Die Lösung für die Branche heißt daher: Wachstum. Carsharing-Gesellschaften werden in immer kleinerer Zahl als flippige Nischenanbieter auftreten. Sie werden zu Teilen von globalen Konzernen. Ronald Nelson, Chef von Avis Budget, kommentierte den geplanten Kauf so: "Wir sehen Carsharing als hoch komplementär zum traditionellen Mietwagengeschäft, mit einem hohen Wachstumspotenzial." Er hofft auf Kostensenkungen von 50 bis 70 Millionen Dollar im Jahr.
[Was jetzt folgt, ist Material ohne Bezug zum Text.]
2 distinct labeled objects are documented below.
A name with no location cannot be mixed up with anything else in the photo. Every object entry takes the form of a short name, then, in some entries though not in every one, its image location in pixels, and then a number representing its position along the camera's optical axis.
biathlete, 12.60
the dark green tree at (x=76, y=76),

Carsharing hat also endgültig seine Ökonische verlassen

Der Schlüssel zum Erfolg wird beim Wachstum liegen. Avis-Zipcar werden versuchen, neue Märkte in neuen Metropolen zu erschließen, wahrscheinlich nicht nur in Europa, sondern auch im dicht besiedelten Asien.

Die Konkurrenz ist jedenfalls schon längst auf den Plan gerufen. Hertz, der zweitgrößte Autovermieter der Vereinigten Staaten, bietet "Hertz on Demand" an, praktisch den gleichen Service wie Zipcar. Auch der lokale Anbieter Enterprise versucht sich im Carsharing.

Eine besondere Rolle spielt in den Vereinigten Staaten heute der deutsche Daimler-Konzern. Die Daimler-Tochter Car2Go, die auch in Europa aktiv ist, hat sich ausgerechnet in der texanischen Hauptstadt Austin etabliert und bietet dort stundenweise Smarts an. Es ist eine Region, in der Zipcar nur schwach vertreten ist. Inzwischen wurde der Dienst nach Vancouver, Calgary, Toronto, San Diego, Washington, Portland, Miami und Seattle ausgedehnt. Seit November 2011 experimentiert Daimler auch mit dem Verleih von Elektro-Smarts in San Diego und Amsterdam.

Carsharing hat also endgültig seine Ökonische verlassen. Es wird zu einer reifen und globalen Industrie.